Posted: September 14, 2010 in General Music

I’ve been listening to Pandora as I work over the last couple of days.  I’m trying to find some new music to use with the early intervention group I’m working with, as well as trying to find some Disney music for another client.  So, today this song called “The Pickle Song” came on, by a guy named Jim Cosgrove.  Now, I know I’m not necessarily the target audience, and maybe kids eat it up, but this song had some of the worst lyrics I’ve ever heard.  It really sounded like some of the garbage I come up with when I’m writing songs on the spur of the moment in therapy sessions.  The music wasn’t awful, the words just sounded like he had scribbled them down on a napkin after somebody asked him to write a song about pickles.  In fact, this is one of the lyrics:

I met a young man up in ol’ Wisconsin.

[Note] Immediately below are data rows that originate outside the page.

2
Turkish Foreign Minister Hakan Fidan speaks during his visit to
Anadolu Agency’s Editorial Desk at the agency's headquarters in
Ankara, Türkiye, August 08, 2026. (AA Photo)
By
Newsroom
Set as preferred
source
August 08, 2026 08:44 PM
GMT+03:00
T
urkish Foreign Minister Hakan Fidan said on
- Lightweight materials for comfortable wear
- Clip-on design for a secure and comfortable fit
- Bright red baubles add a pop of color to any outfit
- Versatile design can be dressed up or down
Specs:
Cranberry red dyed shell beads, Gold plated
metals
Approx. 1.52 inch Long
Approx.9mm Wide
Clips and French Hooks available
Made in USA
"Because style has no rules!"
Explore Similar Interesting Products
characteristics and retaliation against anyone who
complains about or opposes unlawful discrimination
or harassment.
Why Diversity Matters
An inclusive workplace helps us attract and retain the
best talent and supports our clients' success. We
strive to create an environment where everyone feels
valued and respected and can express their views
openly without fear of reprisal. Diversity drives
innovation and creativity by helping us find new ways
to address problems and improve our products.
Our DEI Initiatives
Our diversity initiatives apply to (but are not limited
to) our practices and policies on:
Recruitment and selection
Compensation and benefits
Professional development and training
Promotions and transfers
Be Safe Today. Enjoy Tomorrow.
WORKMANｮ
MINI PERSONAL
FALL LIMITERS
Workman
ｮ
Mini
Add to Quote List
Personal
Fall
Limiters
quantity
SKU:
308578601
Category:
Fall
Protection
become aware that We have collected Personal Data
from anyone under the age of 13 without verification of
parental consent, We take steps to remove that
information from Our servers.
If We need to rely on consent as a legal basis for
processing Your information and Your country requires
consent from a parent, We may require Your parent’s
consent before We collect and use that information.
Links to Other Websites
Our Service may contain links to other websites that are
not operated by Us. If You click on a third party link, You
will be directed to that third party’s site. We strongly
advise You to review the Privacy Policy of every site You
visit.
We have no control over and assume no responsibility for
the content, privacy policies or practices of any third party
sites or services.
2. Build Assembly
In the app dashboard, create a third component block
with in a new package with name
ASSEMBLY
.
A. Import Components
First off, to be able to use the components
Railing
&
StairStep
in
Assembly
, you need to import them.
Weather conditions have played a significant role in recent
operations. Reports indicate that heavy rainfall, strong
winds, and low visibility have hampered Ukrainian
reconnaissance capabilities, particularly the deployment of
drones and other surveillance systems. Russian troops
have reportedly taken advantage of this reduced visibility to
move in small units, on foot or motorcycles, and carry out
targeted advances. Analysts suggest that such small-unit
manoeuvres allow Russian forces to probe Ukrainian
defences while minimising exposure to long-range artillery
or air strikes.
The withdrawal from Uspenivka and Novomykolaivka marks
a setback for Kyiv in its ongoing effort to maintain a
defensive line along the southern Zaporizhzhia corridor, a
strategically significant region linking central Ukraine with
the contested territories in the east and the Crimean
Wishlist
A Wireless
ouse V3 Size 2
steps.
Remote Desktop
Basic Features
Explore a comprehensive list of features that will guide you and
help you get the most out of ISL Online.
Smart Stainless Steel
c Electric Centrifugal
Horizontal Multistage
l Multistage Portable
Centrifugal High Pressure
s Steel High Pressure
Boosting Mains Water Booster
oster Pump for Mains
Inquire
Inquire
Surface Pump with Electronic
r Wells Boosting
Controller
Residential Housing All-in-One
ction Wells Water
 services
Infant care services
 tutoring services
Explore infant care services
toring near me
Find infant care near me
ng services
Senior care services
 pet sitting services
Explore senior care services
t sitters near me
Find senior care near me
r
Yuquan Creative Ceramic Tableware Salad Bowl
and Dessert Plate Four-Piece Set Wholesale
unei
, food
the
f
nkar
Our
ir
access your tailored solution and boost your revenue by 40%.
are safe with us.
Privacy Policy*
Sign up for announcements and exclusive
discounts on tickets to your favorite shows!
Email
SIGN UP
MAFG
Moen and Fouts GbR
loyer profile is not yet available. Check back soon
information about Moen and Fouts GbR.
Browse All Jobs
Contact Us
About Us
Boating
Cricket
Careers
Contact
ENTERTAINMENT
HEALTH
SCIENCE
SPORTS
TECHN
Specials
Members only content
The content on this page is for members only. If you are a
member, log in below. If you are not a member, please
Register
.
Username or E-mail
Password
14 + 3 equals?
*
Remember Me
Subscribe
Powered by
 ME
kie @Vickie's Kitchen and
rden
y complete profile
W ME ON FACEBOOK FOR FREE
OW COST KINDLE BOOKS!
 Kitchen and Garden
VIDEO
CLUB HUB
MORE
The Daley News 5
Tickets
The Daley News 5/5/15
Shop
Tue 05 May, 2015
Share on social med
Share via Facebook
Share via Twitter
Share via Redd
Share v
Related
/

And he likes pickles. / He asked me to write him a song about pickles. So, here’s your pickle.

The song even includes an entire verse about the alphapickle.  Apparently, Cosgrove was running out of rhymes for pickle, so he just started putting EVERY SINGLE LETTER OF THE ALPHABET IN FRONT OF -ICKLE.  This probably wouldn’t bother me so much if my last name wasn’t Hickle, and if I hadn’t grown up with kids doing that exact same thing to me.

For fairness’ sake, I don’t know anything about Mr. Cosgrove.  He probably has some wonderful music for children.  And from what I’m seeing, he does have his fans.  But this one drove me crazy.

In the same listening session, I heard a song called “Two Kinds of Seagulls” by Tom Chapin.  Basically, it was all about the reasons species continue to exist.  Here’s a sample:

There’s two kinds of seagulls: he-gulls and she-gulls / He-gulls like she-gulls, and that’s why there’s seagulls.

It goes on like that, talking about different types of pythons (girl-thons and guy-thons), wombats (dad-bats and mom-bats), blackbirds (jill-birds and jack-birds), etc.  You get the picture – it’s talking about where babies come from in a humorous way.  And just to add to the subtle message, it’s a duet with Dr. Ruth Westheimer.

There’s not much to the lyrics, just Chapin making puns out of different animal names.  But I really enjoyed it.  There was a point to it, something that I didn’t get out of The Pickle Song.